> Requirement 1:
Do these statements agree with the meeting notes below? Answer yes or no for each and quote the words of the notes that decide it.
(a) The Managing Archival Images workshop had 37 attendees.
(b) The workshop feedback survey received 12 responses.
(c) Ensemble is able to add captioning to recordings.
> Requirement 2: Retype the part of the meeting notes below from "Getting Started with" to "policy requires this)." without changing anything.

> Passage:
-- Opening Marker --

2020-07-16 Meeting notes
Date
Jul 16, 2020
Participants
@Annie Johnson (Unlicensed)
@Kristina De Voe (Unlicensed)
@Lauri Fennell (Unlicensed)
@Alicia Pucci (note taker)
@Erin Finnerty
@Rebecca Lloyd
@Natalie Tagge (Unlicensed)
Notes
Workshop Feedback
We received 11 responses from this feedback survey, and they were overwhelmingly positive. Annie was also approached with positive feedback from folks.
Folks expressed interest in a future workshops about author’s rights and differences between pre- and post-prints/ publisher’s PDFs. These are good blueprints for us to plan future workshops.
We can use this recording as something for folks to refer to whenever they want.
Sara Wilson and her team also recommended that we place our materials from the TUScholarShare toolkit into the Communications toolkit that they created on Confluence.
Managing Archival Images
Josue, Rebecca, Stefanie, and Jasmine led this workshop. They had 42 people register and many of these were non-TU folks. It was a mixed audience with folks from a variety of disciplines (beyond history), so it was difficult to gauge what level of understanding they had coming into the workshop and their specific needs. It may have been helpful to pre-survey the audience when they registered.
They had 37 attendees.
It was a bit disjointed in that some of this content was very valuable and other content may not have been. They felt like they under-delivered the workshop, but it’s difficult to tell how the attendees received it.
Things to note:
The summer works well for programs like these
Administering it online is valuable and introduces the potential to receive non-TU attendees
Try to gauge attendees level of expertise prior to the workshop.
Lauri is doing a workshop where they are getting non-TU attendees - more variation in attendees than they would receive under normal circumstances.
Getting Started with Open Science
Annie led this with Sara and Gretchen
12 people registered and 3 people showed up
They want to do this workshop again in the Fall, but want to know how they can increase attendance/ what things can be done to improve it?
Things to note for future workshops:
A good idea to share the recording of workshops with those who originally registered.
You can see how many folks are viewing the recording in both the Zoom cloud and Ensemble. These may possibly be skewed though.
Where should these recordings live? Because Zoom has a time limit on these recordings. Ensemble may be a better outlet for these because it’s ADA compliant and is capable of adding captioning (TU policy requires this).

-- Closing Marker --

> Provided material:
-- Opening Marker --

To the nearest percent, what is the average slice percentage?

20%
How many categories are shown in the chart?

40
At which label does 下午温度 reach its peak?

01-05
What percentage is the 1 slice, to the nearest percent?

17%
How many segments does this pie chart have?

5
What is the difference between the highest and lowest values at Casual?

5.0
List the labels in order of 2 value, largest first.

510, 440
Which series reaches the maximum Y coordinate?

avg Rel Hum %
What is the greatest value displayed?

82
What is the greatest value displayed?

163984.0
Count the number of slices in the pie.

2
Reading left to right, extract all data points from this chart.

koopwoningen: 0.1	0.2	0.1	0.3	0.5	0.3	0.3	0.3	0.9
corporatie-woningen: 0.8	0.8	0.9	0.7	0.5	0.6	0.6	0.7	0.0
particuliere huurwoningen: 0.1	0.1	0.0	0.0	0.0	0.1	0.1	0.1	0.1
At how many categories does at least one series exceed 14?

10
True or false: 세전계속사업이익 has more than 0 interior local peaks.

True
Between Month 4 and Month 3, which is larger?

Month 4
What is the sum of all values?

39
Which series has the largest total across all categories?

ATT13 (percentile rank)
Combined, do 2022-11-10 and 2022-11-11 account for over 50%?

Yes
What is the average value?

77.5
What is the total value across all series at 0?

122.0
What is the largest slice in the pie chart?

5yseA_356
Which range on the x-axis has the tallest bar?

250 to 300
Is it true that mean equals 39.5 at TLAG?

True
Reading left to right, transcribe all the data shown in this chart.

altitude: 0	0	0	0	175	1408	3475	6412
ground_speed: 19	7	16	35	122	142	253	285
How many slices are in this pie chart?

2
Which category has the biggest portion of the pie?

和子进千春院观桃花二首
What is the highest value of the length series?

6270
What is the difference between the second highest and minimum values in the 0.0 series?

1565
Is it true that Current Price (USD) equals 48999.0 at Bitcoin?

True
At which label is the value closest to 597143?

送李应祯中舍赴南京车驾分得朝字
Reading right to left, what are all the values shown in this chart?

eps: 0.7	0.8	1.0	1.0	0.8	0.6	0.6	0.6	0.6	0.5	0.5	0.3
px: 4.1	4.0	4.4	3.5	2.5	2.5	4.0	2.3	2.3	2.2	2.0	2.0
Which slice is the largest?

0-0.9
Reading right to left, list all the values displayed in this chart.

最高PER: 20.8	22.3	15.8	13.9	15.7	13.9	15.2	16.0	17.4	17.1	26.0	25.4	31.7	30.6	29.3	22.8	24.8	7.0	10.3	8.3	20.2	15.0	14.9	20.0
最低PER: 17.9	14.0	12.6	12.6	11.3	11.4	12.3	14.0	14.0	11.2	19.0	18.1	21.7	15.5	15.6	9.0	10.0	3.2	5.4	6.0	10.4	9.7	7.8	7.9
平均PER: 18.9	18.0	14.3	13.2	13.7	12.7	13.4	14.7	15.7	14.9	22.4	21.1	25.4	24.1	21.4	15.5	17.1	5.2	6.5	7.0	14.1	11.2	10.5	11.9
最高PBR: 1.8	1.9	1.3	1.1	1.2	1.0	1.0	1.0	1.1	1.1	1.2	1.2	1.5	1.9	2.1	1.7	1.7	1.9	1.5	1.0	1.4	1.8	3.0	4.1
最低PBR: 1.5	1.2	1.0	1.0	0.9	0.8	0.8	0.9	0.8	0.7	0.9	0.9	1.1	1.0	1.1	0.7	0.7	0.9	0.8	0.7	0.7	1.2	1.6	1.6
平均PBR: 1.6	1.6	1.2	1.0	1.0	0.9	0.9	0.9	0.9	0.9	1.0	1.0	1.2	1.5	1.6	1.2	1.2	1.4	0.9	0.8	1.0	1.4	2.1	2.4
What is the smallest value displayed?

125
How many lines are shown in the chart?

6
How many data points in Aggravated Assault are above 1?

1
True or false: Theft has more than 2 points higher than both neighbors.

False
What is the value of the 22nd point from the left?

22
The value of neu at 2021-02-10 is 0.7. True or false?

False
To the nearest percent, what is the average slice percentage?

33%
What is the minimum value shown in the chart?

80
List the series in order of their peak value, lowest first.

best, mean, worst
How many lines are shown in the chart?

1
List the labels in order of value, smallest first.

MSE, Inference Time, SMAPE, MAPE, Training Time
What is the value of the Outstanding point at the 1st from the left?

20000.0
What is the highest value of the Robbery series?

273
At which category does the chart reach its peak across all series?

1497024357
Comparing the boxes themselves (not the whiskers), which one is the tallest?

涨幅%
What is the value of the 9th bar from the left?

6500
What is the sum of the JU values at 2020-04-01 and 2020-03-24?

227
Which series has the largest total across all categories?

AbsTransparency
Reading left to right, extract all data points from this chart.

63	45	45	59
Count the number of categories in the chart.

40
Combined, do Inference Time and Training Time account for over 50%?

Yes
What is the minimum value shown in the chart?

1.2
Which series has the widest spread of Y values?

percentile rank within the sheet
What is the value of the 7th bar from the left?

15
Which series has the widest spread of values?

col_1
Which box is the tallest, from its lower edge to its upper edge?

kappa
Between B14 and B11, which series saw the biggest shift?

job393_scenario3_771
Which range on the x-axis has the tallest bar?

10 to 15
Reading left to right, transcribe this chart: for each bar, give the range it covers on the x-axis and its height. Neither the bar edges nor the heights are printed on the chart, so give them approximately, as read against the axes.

-- Closing Marker --

> Response area 1:
(a) Yes: "They had 37 attendees."
(b) No: "We received 11 responses from this feedback survey"
(c) Yes: "is capable of adding captioning"

> Response area 2:
Getting Started with Open Science
Annie led this with Sara and Gretchen
12 people registered and 3 people showed up
They want to do this workshop again in the Fall, but want to know how they can increase attendance/ what things can be done to improve it?
Things to note for future workshops:
A good idea to share the recording of workshops with those who originally registered.
You can see how many folks are viewing the recording in both the Zoom cloud and Ensemble. These may possibly be skewed though.
Where should these recordings live? Because Zoom has a time limit on these recordings. Ensemble may be a better outlet for these because it’s ADA compliant and is capable of adding captioning (TU policy requires this).